The term underflow is only really relevant to floating point types, as
it deals with a result whose magnitude is too small to represent (i.e.
the value is too close to zero). What you're talking about is still
called overflow.


--
Clark S. Cox III

red floyd wrote:

> Clark S. Cox III wrote:
>> red floyd wrote:
>>> Clark S. Cox III wrote:
>>>> red floyd wrote:
>>>>> wrote:
>>>>>> [redacted]
>>>>>> ptrdiff pd1=34, size_t st1=30
>>>>>> (pd1 < st1)=0
>>>>>> (pd1 - st1)=4
>>>>>> (st1 - pd1)=4294967292
>>>>>> </code>
>>>>>>
>>>>>> With comparison pd1 is not less than st1; pd1 should be greater than
>>>>>> st1. However the result of the minus operation is reversed.
>>>>>>
>>>>> ptrdiff_t and size_t are unsigned.
>>>> No, ptrdiff_t is signed.

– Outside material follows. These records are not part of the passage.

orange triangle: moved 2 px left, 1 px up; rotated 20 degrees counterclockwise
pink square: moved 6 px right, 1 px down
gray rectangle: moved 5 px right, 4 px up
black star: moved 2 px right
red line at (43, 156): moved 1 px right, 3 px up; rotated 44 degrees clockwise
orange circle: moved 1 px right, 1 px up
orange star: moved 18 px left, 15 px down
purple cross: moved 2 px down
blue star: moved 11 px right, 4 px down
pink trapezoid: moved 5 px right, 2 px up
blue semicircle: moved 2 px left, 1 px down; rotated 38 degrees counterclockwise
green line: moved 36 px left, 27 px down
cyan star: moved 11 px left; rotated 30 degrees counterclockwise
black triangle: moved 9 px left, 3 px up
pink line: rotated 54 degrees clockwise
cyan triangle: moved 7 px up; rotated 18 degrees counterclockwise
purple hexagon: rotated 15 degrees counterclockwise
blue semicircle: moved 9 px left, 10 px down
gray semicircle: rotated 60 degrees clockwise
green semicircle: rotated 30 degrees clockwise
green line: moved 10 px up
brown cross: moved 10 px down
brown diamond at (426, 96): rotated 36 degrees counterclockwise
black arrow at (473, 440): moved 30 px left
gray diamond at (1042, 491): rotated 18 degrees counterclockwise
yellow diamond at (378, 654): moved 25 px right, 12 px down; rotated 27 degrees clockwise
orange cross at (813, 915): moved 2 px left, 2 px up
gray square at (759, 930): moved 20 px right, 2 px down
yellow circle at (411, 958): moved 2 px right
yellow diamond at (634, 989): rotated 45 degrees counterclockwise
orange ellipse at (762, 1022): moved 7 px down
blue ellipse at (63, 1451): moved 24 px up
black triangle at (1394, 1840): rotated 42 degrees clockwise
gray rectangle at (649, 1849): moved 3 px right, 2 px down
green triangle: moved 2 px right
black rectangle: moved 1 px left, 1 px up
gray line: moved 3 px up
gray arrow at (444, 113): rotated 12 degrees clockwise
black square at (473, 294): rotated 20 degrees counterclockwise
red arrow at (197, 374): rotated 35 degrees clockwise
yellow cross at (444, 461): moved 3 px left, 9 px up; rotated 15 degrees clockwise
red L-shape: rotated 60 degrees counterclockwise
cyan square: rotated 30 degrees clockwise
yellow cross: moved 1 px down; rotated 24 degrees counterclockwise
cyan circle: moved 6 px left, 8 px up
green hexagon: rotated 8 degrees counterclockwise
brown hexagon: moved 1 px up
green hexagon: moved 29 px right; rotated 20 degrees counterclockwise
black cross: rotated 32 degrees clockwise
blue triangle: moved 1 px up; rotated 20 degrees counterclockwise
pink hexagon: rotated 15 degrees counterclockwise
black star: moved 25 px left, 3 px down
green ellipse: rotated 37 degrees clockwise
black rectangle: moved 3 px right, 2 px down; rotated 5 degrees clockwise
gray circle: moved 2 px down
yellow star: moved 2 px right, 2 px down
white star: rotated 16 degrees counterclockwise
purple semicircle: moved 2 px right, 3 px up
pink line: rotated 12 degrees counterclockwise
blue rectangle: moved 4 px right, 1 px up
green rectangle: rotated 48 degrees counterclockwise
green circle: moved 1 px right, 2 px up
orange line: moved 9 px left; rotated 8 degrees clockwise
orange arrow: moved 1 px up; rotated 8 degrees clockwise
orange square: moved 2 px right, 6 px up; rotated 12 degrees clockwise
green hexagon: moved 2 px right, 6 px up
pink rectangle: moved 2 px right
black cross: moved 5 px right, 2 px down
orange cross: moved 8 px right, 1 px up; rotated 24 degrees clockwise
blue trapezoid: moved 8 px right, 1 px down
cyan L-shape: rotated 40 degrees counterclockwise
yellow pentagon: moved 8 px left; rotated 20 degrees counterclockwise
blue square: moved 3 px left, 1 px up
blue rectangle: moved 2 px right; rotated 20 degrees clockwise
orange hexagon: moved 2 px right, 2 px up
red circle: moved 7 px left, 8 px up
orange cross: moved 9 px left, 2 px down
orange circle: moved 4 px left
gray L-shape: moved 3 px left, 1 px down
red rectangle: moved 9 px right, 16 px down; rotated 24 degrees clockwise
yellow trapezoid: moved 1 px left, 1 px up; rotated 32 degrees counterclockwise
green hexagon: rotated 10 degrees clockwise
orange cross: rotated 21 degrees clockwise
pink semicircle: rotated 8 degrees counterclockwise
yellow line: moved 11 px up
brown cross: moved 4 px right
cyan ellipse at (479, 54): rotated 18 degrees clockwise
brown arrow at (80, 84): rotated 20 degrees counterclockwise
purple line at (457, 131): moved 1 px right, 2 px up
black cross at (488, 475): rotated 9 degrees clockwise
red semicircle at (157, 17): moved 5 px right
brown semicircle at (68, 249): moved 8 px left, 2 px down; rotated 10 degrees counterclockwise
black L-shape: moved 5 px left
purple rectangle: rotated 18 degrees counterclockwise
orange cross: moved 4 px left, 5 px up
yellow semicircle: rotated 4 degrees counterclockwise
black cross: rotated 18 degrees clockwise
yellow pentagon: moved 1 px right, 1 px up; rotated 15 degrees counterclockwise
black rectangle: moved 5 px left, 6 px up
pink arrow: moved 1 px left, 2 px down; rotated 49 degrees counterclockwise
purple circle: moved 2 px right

Although, in this case its value gets
>>>> converted
>>>> to an unsigned type.
>>>>
>>>>> 30-34 overflows (underflows?) yielding undefined behavior,
>>>> Unsigned integers never overflow.
>>> Really? Would you care to reconcile that with 5/5? "If during the
>>> evaluation of an expression, the result is not mathematically defined or
>>> *not in the range of representable values for its type*, the behavior
>>> is undefined" (emphasis mine).
>>
>>
>> 3.9.1 4:
>> Unsigned integers, declared unsigned, shall obey the laws of arithmetic
>> modulo 2 where n is the number of bits in the value representation of
>> that particular size of integer. 41)
>>
>> 3.9.1 Footnote 41:
>> This implies that unsigned arithmetic does not overflow because a result
>> that cannot be represented by the resulting unsigned integer type is
>> reduced modulo the number that is one greater than the largest value
>> that can be represented by the resulting unsigned integer type.
>>
>
> That's *OVERFLOW*. What about *UNDERFLOW*?

Don't focus on the footnote. The normative clause covers it all because
arithmetic mod 2^n does not care either way. All arithmetic operations with
the exception of division by 0 are well-defined for unsigned interger types
by [3.9.1.4]. (That's why I like them much better than those signed types
that make virtually no guarantees whatsoever.)


Best

Kai-Uwe Bux

Kai-Uwe Bux wrote:

>>>>>> 30-34 overflows (underflows?) yielding undefined behavior,
>>>>> Unsigned integers never overflow.
>>>> Really? Would you care to reconcile that with 5/5? "If during the
>>>> evaluation of an expression, the result is not mathematically defined or
>>>> *not in the range of representable values for its type*, the behavior
>>>> is undefined" (emphasis mine).
>>>
>>> 3.9.1 4:
>>> Unsigned integers, declared unsigned, shall obey the laws of arithmetic
>>> modulo 2 where n is the number of bits in the value representation of
>>> that particular size of integer. 41)
>>>
>>> 3.9.1 Footnote 41:
>>> This implies that unsigned arithmetic does not overflow because a result
>>> that cannot be represented by the resulting unsigned integer type is
>>> reduced modulo the number that is one greater than the largest value
>>> that can be represented by the resulting unsigned integer type.
>>>
>> That's *OVERFLOW*. What about *UNDERFLOW*?
>
> Don't focus on the footnote. The normative clause covers it all because
> arithmetic mod 2^n does not care either way. All arithmetic operations with
> the exception of division by 0 are well-defined for unsigned interger types
> by [3.9.1.4]. (That's why I like them much better than those signed types
> that make virtually no guarantees whatsoever.)

OK. I stand corrected. Sorry about being such a pain.